■ **Opdrachten**
1. Schrijf het stuk uit de leestekst van "Gelet op artikel" tot en met "4,3 miljoen euro." letterlijk over.
2. Op welke grond neemt de staatssecretaris het besluit in de leestekst? Licht dat toe in één tot drie zinnen.

■ **Leestekst**
Besluit vaststelling subsidieplafonds onderhoud monumenten 2006–2015 en 2007–2016 alsmede verhoging subsidieplafonds onderhoud monumenten 2005–2014

Besluit van de Staatssecretaris van Onderwijs, Cultuur en Wetenschap, van 23 februari 2005, nr. WJZ/2005/4952 (8159), houdende vaststelling van subsidieplafonds op grond van het Besluit rijkssubsidiëring onderhoud monumenten voor de jaren 2006 tot en met 2015 en voor de jaren 2007 tot en met 2016, alsmede verhoging van de subsidieplafonds voor de jaren 2005 tot en met 2014 (Besluit vaststelling subsidieplafonds onderhoud monumenten 2006–2015 en 2007–2016 alsmede verhoging subsidieplafonds onderhoud monumenten 2005–2014)

De Staatssecretaris van Onderwijs, Cultuur en Wetenschap,

Gelet op artikel 2a van het Besluit rijkssubsidiëring onderhoud monumenten;

Besluit:

Artikel 1

Het subsidieplafond voor de verstrekking van subsidies als bedoeld in artikel 3 van het Besluit rijkssubsidiëring onderhoud monumenten in het jaar 2006 wordt vastgesteld op 4,3 miljoen euro.

Artikel 2

Het subsidieplafond voor de verstrekking van subsidies als bedoeld in artikel 11 van het Besluit rijkssubsidiëring onderhoud monumenten in de jaren 2006 tot en met 2015 wordt vastgesteld op 8,442 miljoen euro per jaar.

Artikel 3

Het subsidieplafond voor de verstrekking van subsidies als bedoeld in artikel 11 van het Besluit rijkssubsidiëring onderhoud monumenten in de jaren 2007 tot en met 2016 wordt vastgesteld op 8,442 miljoen euro per jaar.

Artikel 4

Het subsidieplafond voor de verstrekking van subsidies als bedoeld in artikel 3 van het Besluit rijkssubsidiëring onderhoud monumenten in het jaar 2005, zoals vastgesteld met het Besluit vaststelling subsidieplafonds 2005–2014 onderhoud monumenten, wordt vastgesteld op 4,8 miljoen euro per jaar.

Artikel 5

Het subsidieplafond voor de verstrekking van subsidies als bedoeld in artikel 11 van het Besluit rijkssubsidiëring onderhoud monumenten in de jaren 2005 tot en met 2014, zoals vastgesteld met het Besluit vaststelling subsidieplafonds 2005–2014 onderhoud monumenten, wordt vastgesteld op 8,442 miljoen euro per jaar.

Artikel 6

Het Besluit vaststelling subsidieplafonds 2005–2014 onderhoud monumenten wordt ingetrokken.

Artikel 7

Dit besluit wordt aangehaald als: Besluit vaststelling subsidieplafonds onderhoud monumenten 2006–2015 en 2007–2016 alsmede verhoging subsidieplafonds onderhoud monumenten 2005–2014.

Artikel 8

Dit besluit treedt in werking met ingang van de tweede dag na de dagtekening van de Staatscourant waarin het wordt geplaatst.

Dit besluit zal met de toelichting in de Staatscourant worden geplaatst.

■ **Beschikbare gegevens**
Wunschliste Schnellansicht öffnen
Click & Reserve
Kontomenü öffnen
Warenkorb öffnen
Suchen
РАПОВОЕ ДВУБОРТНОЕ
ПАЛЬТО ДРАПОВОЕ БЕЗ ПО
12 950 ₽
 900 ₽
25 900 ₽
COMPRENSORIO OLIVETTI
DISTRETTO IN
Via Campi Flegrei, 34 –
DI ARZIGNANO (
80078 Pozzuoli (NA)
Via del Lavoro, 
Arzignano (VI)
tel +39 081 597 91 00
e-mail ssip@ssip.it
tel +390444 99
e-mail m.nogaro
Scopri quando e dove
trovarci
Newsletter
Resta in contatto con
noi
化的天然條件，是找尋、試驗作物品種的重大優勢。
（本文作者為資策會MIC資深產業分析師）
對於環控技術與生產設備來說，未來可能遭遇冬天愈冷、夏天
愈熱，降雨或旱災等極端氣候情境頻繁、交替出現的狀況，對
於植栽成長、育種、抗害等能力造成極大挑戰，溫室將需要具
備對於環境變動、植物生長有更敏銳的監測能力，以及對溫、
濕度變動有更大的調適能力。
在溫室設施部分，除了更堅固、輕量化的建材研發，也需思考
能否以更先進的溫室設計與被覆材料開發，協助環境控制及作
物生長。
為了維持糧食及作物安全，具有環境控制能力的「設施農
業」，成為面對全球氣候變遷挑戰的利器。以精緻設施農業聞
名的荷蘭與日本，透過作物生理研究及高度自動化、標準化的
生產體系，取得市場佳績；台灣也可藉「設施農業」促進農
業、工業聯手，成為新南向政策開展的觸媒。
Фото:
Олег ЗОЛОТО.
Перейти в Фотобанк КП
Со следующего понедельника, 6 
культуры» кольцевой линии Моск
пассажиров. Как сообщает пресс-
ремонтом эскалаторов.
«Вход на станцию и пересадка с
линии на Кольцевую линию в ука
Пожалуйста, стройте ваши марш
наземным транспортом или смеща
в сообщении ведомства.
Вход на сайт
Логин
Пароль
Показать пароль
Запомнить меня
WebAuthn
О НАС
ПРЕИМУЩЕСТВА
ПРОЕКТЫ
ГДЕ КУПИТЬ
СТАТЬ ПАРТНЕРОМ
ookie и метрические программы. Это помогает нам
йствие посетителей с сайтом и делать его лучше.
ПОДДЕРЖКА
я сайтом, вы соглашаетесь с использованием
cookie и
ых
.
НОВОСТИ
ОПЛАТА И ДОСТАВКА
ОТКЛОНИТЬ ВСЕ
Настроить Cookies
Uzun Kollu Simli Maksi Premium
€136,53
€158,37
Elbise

■ **Antwoorden**
1.
Gelet op artikel 2a van het Besluit rijkssubsidiëring onderhoud monumenten;

Besluit:

Artikel 1

Het subsidieplafond voor de verstrekking van subsidies als bedoeld in artikel 3 van het Besluit rijkssubsidiëring onderhoud monumenten in het jaar 2006 wordt vastgesteld op 4,3 miljoen euro.

2. De staatssecretaris neemt het besluit op grond van artikel 2a van het Besluit rijkssubsidiëring onderhoud monumenten. Dat staat in de aanhef met de woorden "Gelet op artikel 2a van het Besluit rijkssubsidiëring onderhoud monumenten".